By Claudette Roulo
American Forces Press Service
WASHINGTON, Jan. 14, 2013 – The Defense Department’s information technology infrastructure is on a journey of consolidation, standardization, security and access, the Defense Department’s principal deputy chief information officer told attendees at a cloud computing panel discussion today.
The department is reducing the number of data centers from about 1,500 to “a number far below that,” Robert J. Carey said, and is implementing a coherent and consistent architecture across thousands of computing environments.
This process is taking place in part because of the current era of fiscal austerity, but also because it makes sense when it comes to securing data within the network, Carey said.
In addition, DOD, along with much of industry, is shifting toward a cloud computing posture: the collection of data and use of related computing services via remote servers accessed through the Internet. Cloud
computing isn’t without its risks, Carey said, but the department is moving the paradigm of security from the infrastructure to the data layer. This includes continuous monitoring and cryptography, he added.
Concentrating on securing data, rather than an entire network, is “a big shift for a big engine like DOD,” Carey said.
As the department implements the joint information environment and delivers a consistent computing architecture -- which Carey noted the department does not yet have -- security becomes the discriminating factor, he said. “The access, the cost -- all those facets of the efficiency of cloud computing -- if it isn’t secure enough, it will not serve us well,” he added.
Carey said the way the intelligence community secures data on its networks can serve as a model for the Defense Department’s joint information environment. “I look at the [intelligence community] and its transformation, and I look at [the joint information environment] and the DOD transformation, and they are very aligned,” he said.
There are differences between the two communities, he said.

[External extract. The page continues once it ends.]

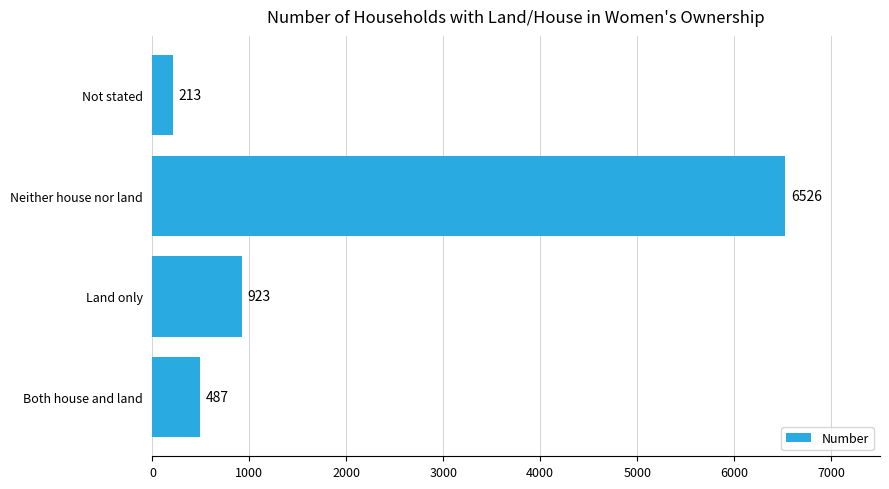

How many data points are less than 923?

2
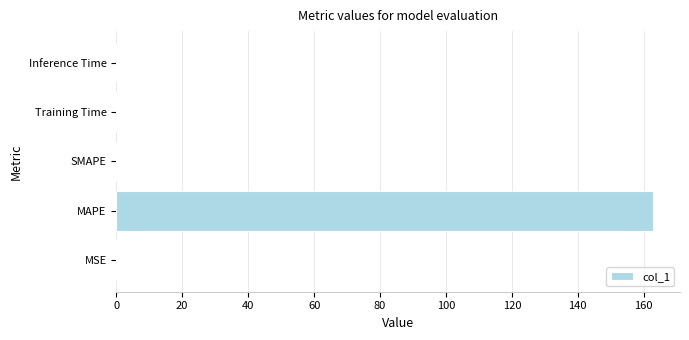

What is the sum of all values?

162.9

The intelligence community doesn’t have to accommodate heterogeneous data security requirements, Carey said, and the network construct within DOD is different. “We’re just a little more complex,” he said. “But we are working on a plan with them to take the applicable lessons learned … into our world.”

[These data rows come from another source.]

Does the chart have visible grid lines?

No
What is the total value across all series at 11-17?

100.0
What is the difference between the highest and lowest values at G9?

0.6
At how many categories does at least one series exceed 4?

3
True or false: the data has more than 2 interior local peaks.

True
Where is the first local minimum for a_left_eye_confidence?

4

The cloud is secure today, Carey said, but only for certain types of data. In its move to cloud computing, he said, the problem the department faces is progressing from its legacy systems into an up-to-date information environment in an era of cost constraints.
“We’re moving at a very deliberate pace,” Carey noted. “We have lots of [pilot programs] going on to evaluate these kinds of things and to make sure we understand both the pros, cons and risks of moving into the cloud space.”
Whether the department is ready to forge ahead on implementing a new information technology infrastructure hinges on whether it also ready is to make a cultural shift, he said.
“We have to take advantage of what commercial technology is bringing us, but at the same time, make sure that the people that actually … acquire it for us are able to do so,” Carey said.
The DOD IT community tends to try and avoid risk entirely rather than conduct risk management, he said, which is a problem given the rapid pace of information technology development.
“The acquisition corps is working on creating that workforce that’s able to understand how fast industry is moving and proceed with a risk-management approach vice a risk-avoidance approach,” he said.
Measuring risk in the cloud and the costs of risk response is a difficult task, Carey noted.
“At the end of the day, the metrics of cloud security are, at best, nebulous,” he said. It isn’t always easy to describe the relationship between risk reduction and purchasing, he added, but it’s important for the information technology community to try.